The Patriot Post® · Pot Smokers as Public Menaces?
Last week, when the Colorado General Assembly passed groundbreaking legislation aimed at taxing and regulating marijuana, it also passed a bill redefining when cannabis consumers are considered too stoned to drive.
The revised rule seems consistent with the voter-approved policy of treating marijuana like alcohol and therefore may be copied by other states that decide to follow Colorado down the path to legalization. But the standard has little scientific basis, and it creates unfair legal risks for people who pose no threat to public safety.
The new law allows a jury to convict someone of driving under the influence of a drug (DUID) based on nothing more than a test indicating that his blood contained 5 nanograms or more of marijuana’s main active ingredient, tetrahydrocannabinol (THC), per milliliter. The Colorado legislature had rejected the 5-nanogram cutoff on five other occasions based on concerns that it is a poor measure of impairment.
Those concerns are well-founded because there is wide variation in how people respond to a given dose of THC. Although some people may be dangerously impaired at 5 nanograms, regular consumers, including patients who use marijuana as a medicine, can drive competently at much higher THC levels because they develop tolerance to the drug’s effects and learn how to compensate for them.
Since THC accumulates in fatty tissue, it can be detected in the blood of frequent users days after their last dose.

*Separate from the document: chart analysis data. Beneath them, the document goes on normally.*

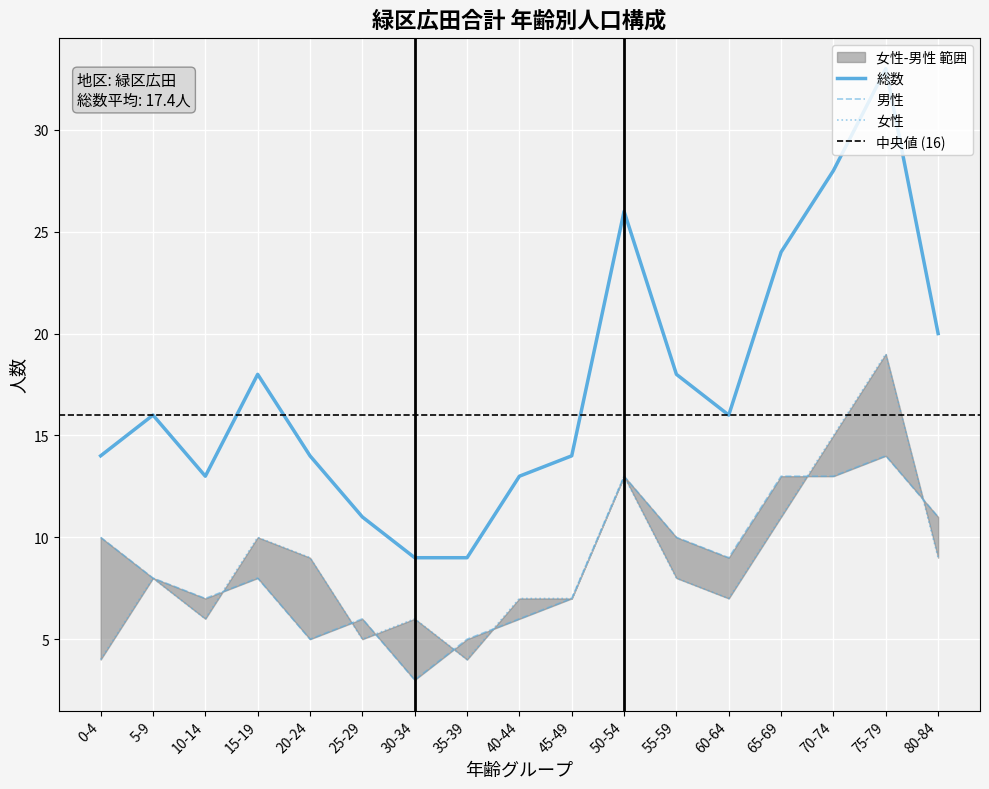

How many data points in 男性 (左側) are less than 8?

7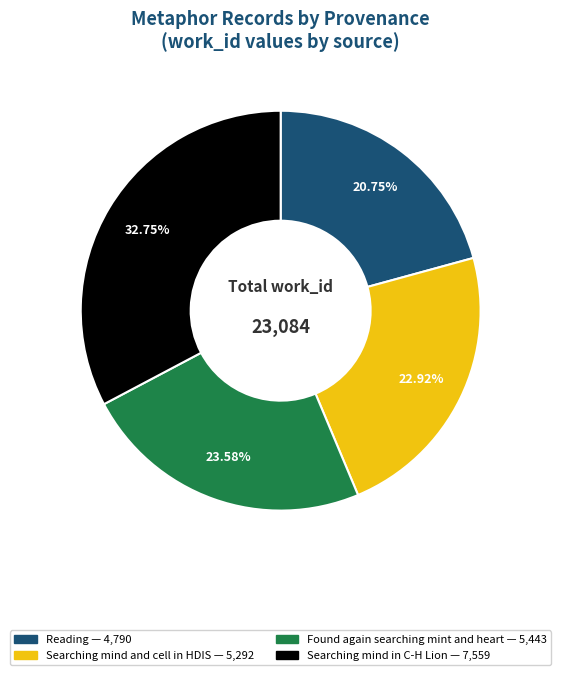

Do Reading and Searching mind in C-H Lion together represent more than half of the pie?

Yes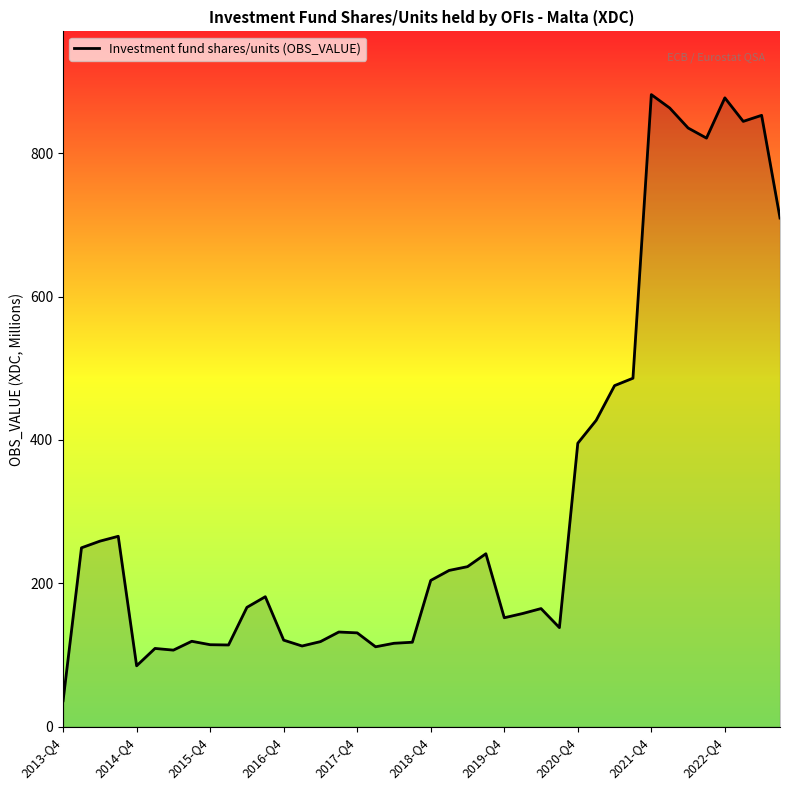

What is the difference between the maximum and minimum values?

845.5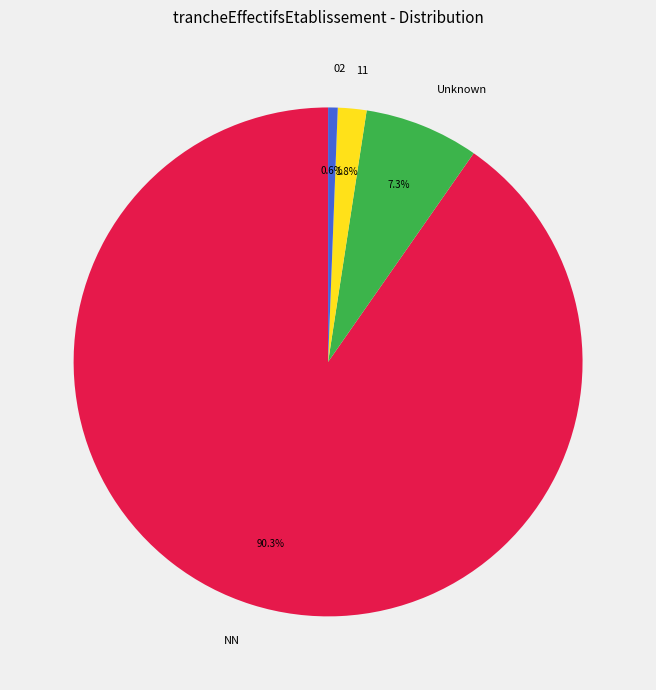

How much of the chart is everything except NN?

9.7%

But that does not mean regular pot smokers can never drive safely.
In a 2012 experiment by KDVR, the Fox station in Denver, a medical marijuana user arrived with a THC level of 21 nanograms per milliliter, even though he had not consumed any cannabis that day. He performed fine on a driving simulator both before and after smoking marijuana, which raised his THC level to 47 nanograms.
This year KIRO, the CBS affiliate in Seattle, enlisted three volunteers – a daily medical marijuana user, a weekend smoker and an occasional smoker – to navigate a car through a test course under the watchful eyes of a driving instructor and a police drug recognition expert. The volunteers completed the course satisfactorily both before and after smoking various amounts of marijuana, at THC levels ranging from four to seven times as high as 5 nanograms. The daily user smoked 1.4 grams of pot, reaching a THC level of 58.8 nanograms, before she was clearly too stoned to drive.

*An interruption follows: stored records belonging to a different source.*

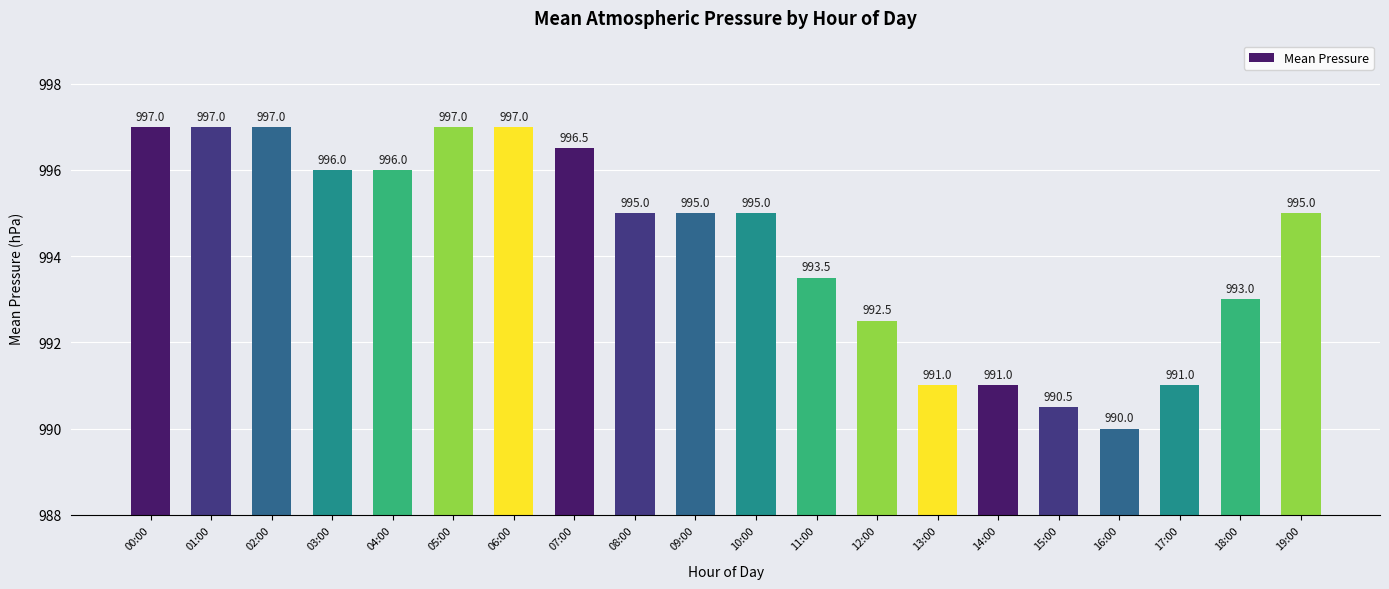

How many bars are there in total?

20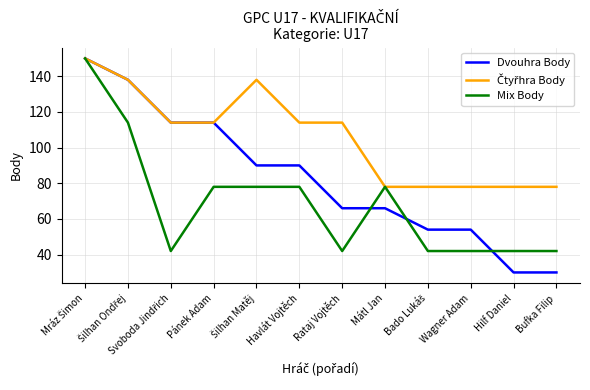

What is the highest value of the Mix Body series?

150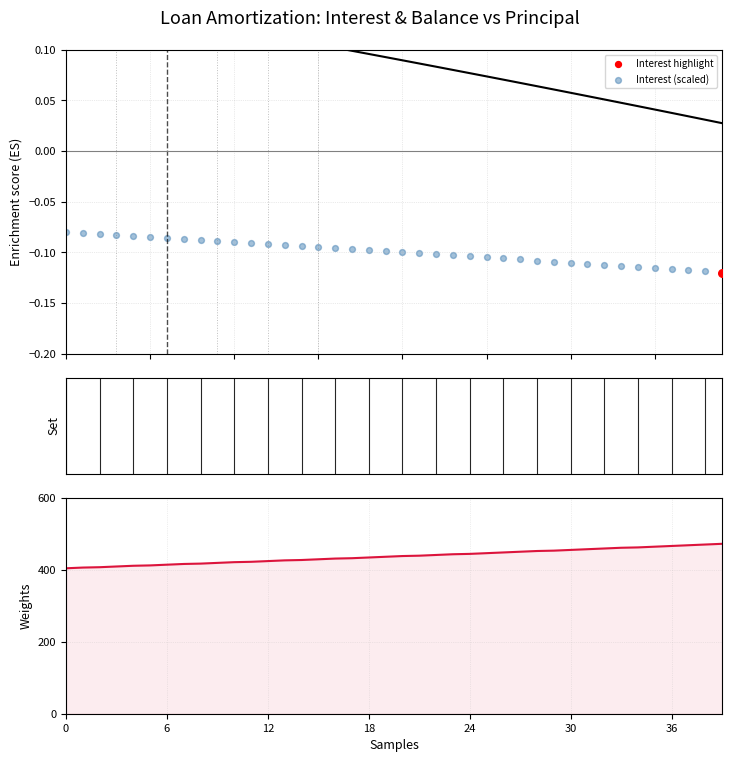

Is the value of Balance (scaled) at 17 greater than the value of Principal at 28?

No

Last month, Teri Robnett of the Cannabis Patient Action Network told Colorado legislators “patients like me … will continually maintain a blood level far above 5 nanograms and without any impairment.” A 5-nanogram standard unjustly exposes people like Robnett to the risk of being treated as a public menace whenever they get behind the wheel.
Suppose Robnett is driving down a highway and briefly drifts from one lane to another before moving back – not because she is stoned but because she is distracted by a wasp that flies into her car. A cop pulls her over, thinking she is driving erratically. It emerges that she consumes marijuana regularly, and a test shows a THC level of 10 nanograms. Under Colorado’s new DUID law, it would be understandable if Robnett chose to plead guilty, even though she wasn’t.

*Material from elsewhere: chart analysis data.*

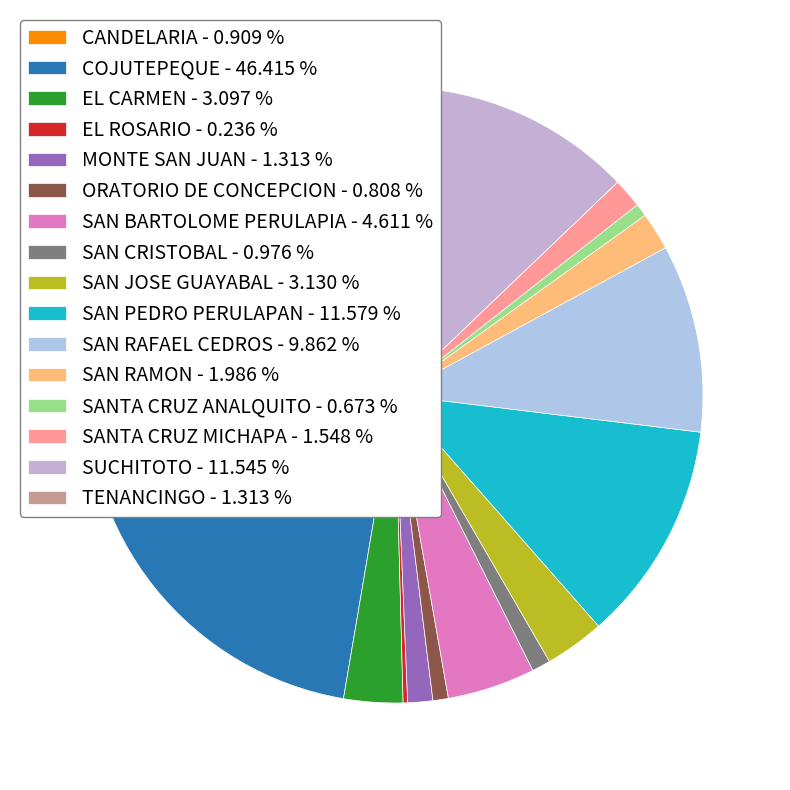

Is there a majority slice in this chart?

No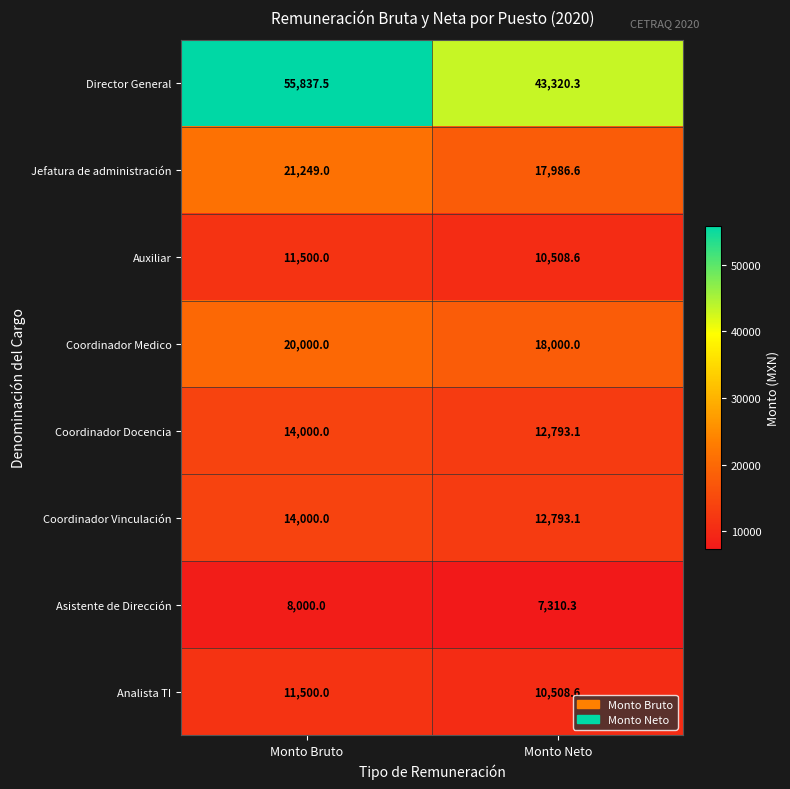

Reading right to left, extract all data points from this chart.

Director General: 43320.3	55837.5
Jefatura de administración: 17986.6	21249.0
Auxiliar: 10508.6	11500.0
Coordinador Medico: 18000.0	20000.0
Coordinador Docencia: 12793.1	14000.0
Coordinador Vinculación: 12793.1	14000.0
Asistente de Dirección: 7310.3	8000.0
Analista TI: 10508.6	11500.0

Unlike the marijuana legalization initiative approved by Washington voters last fall, Colorado’s law does not establish a per se rule, under which a driver is automatically guilty at 5 nanograms. Instead, it creates a presumption of guilt that defendants can try to rebut by presenting evidence that they were not in fact impaired.
In practice, however, there may be little difference between those two standards. With a “permissible inference” of DUID at 5 nanograms, says Denver attorney Rob Corry, “a person coming into court is guilty until proven innocent. If you put a number on it, juries are going to latch onto that 5-nanogram number, whether it’s a permissible inference or a per se (standard), and the effect will be that innocent people are convicted.”